In early March, weeks before the full severity of the current crisis was clear, KI, IIDA, and a group of local Kansas City design leaders convened at the Kauffman Center for the Performing Arts for what was to be the first in a series of events for KI’s second iteration of the Community as Strategy series. 

The series focuses on the critical role of design in the formation and upkeep of community. Now that the world around us is changing seemingly moment to moment, maintaining community seems crucial. As design professionals, we ask ourselves: how can design help? 

“With so many days ahead of us that will potentially be ‘not normal,’ this historical moment will teach us a lot about who we are as a culture and what we value,” said IIDA Executive Vice President and CEO Cheryl S. Durst, Hon. FIIDA. “These important ongoing conversations will most certainly include design.” 

Right now, we are all looking for new ways to manifest community as our ability to physically gather and connect becomes limited. This extends to our professional lives, as we transition to working from home or dealing with the emotional ramifications of temporary layoffs. Keeping staff employed is a growing concern for design leaders. 

“The Kauffman Center has quite a lot of part-time staff, a lot of whom are custodial or contract workers. I worry about their safety,” says Amy Boesen, the facility supervisor at the Kauffman Center. “I’m noticing that there has been a distinct shift in appreciation for different types of workers in the current environment.”

As events are postponed or canceled, gatherings put on hold, and our own interpersonal relationships tested by the bounds of the virtual sphere, we explore what community means—and how it can be maintained—in times of fear, disconnect, and uncertainty.

“In my experience, the Midwest is all about close-knit communities,” said Boesen. “As things begin to unfold, we will begin to better understand how important that is for us and our loved ones.
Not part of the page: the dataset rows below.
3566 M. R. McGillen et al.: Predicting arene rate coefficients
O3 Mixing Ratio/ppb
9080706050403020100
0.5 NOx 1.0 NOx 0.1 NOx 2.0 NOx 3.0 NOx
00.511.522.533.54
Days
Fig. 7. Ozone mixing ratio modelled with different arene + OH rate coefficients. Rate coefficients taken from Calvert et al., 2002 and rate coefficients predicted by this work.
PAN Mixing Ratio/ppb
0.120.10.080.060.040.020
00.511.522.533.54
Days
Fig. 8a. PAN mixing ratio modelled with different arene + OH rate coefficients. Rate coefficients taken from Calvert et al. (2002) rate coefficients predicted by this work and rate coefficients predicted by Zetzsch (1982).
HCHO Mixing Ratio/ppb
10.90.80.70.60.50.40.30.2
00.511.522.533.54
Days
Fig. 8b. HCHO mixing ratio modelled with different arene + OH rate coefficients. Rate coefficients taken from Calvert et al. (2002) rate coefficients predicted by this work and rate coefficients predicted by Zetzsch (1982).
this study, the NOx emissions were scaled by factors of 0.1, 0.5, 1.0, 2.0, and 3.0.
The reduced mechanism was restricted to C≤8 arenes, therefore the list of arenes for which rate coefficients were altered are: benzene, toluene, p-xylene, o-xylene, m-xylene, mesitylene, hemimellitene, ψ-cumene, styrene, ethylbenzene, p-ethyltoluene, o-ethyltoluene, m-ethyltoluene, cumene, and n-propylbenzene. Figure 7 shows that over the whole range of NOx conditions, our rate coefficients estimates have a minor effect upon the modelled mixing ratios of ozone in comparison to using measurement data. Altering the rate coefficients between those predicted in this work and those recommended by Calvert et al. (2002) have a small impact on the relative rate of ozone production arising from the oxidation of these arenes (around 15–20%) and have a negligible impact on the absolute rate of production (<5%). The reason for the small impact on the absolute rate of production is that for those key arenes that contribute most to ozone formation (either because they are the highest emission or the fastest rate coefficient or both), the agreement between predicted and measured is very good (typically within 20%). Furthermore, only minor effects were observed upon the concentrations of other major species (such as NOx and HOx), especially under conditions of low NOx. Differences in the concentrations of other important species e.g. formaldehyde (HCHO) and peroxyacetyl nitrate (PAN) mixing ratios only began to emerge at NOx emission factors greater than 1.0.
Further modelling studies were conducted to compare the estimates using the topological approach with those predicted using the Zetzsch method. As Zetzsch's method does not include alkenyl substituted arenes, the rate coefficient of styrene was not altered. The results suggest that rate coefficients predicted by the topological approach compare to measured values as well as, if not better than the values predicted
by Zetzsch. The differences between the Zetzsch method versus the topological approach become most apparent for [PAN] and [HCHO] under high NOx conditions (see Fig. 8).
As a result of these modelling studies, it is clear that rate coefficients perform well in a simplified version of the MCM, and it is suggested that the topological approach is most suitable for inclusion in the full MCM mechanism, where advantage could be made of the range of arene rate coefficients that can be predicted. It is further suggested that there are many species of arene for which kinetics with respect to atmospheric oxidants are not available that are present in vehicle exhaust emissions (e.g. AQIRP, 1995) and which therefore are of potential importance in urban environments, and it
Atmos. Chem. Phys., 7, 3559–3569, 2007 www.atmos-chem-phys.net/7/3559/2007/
At Kauffman, we keep in close communication with our staff, medical personnel, and law enforcement to keep the building and our patrons safe.”

Safety is now at the forefront of everyone’s mind and is something that both design and community play an important role in—when it comes to public buildings and spaces, we need to ensure access to safe environments. COVID-19 is creating a unique situation where public spaces are off-limits and healthcare spaces are at capacity. Design strategy has been able to bridge some of that gap by turning locations like New York’s Javits Center or Chicago’s McCormick Place into temporary field hospitals. 

As the needs of our healthcare communities continue to shift, these pivots in design thinking will undoubtedly be a great support and hopefully a vehicle for change. Bringing design into public policy is necessary for this to happen, especially as we continue turning different spaces into medical environments, homeless shelters, and storage facilities. “There is no point of reference for this kind of situation in our profession, but we are quickly adapting,” said Lenexa, Kansas city council member Julie A. Sayers, IIDA, senior project manager and associate at encompas. “In the long run, we will look to design and architecture for normalcy and problem-solving.” 

One of the most beneficial elements of design is that it enables you to think differently, a skill that is critical during this liminal period. Design considerations are needed for almost all major elements of society during times of crisis and non-crisis alike from public transportation and infrastructure to emergency housing and medical supplies. 

“Designers are helpers in the aftermath of crises,” Durst points out. “We are wired to solve problems and create innovative solutions.”